Task item:
In the records below, which lines include "Website"? Copy them.

Information provided:
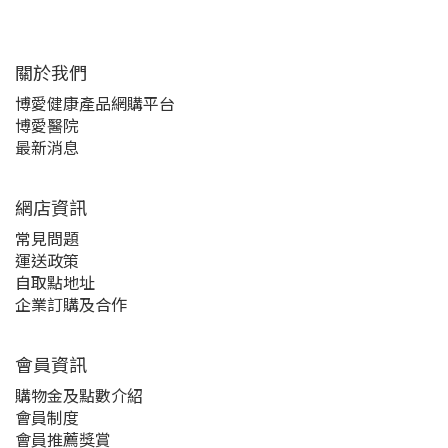
關於我們‎
博愛健康產品網購平台
博愛醫院
最新消息
網店資訊
常見問題
運送政策
自取點地址
企業訂購及合作
會員資訊
購物金及點數介紹
會員制度
會員推薦獎賞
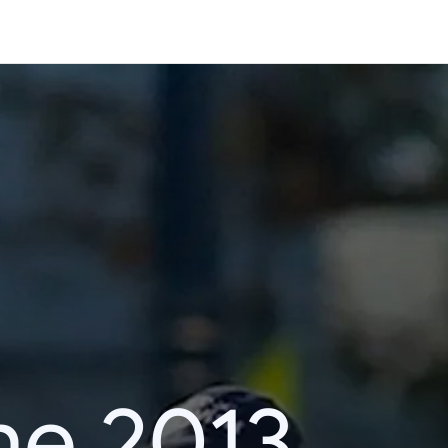
he 2013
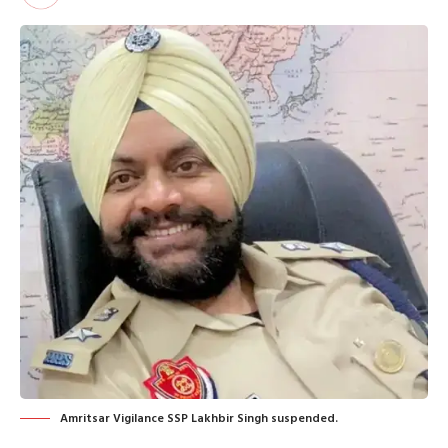
Amritsar Vigilance SSP Lakhbir Singh suspended.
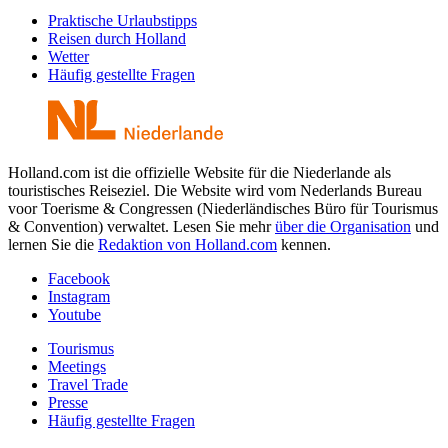
Praktische Urlaubstipps
Reisen durch Holland
Wetter
Häufig gestellte Fragen
Holland.com ist die offizielle Website für die Niederlande als
touristisches Reiseziel. Die Website wird vom Nederlands Bureau
voor Toerisme & Congressen (Niederländisches Büro für Tourismus
& Convention) verwaltet. Lesen Sie mehr
über die Organisation
und
lernen Sie die
Redaktion von Holland.com
kennen.
Facebook
Instagram
Youtube
Tourismus
Meetings
Travel Trade
Presse
Häufig gestellte Fragen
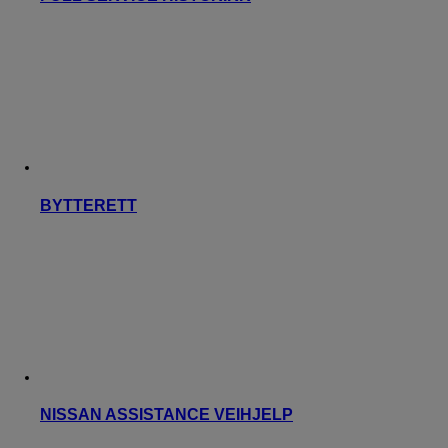
BYTTERETT
NISSAN ASSISTANCE VEIHJELP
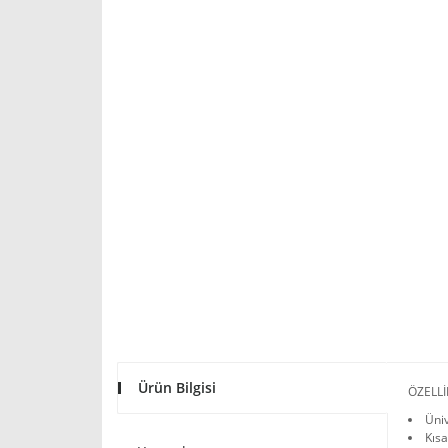
Ürün Bilgisi
ÖZELLİ
Üniv
Kısa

Answer space:
Holland.com ist die offizielle Website für die Niederlande als
touristisches Reiseziel. Die Website wird vom Nederlands Bureau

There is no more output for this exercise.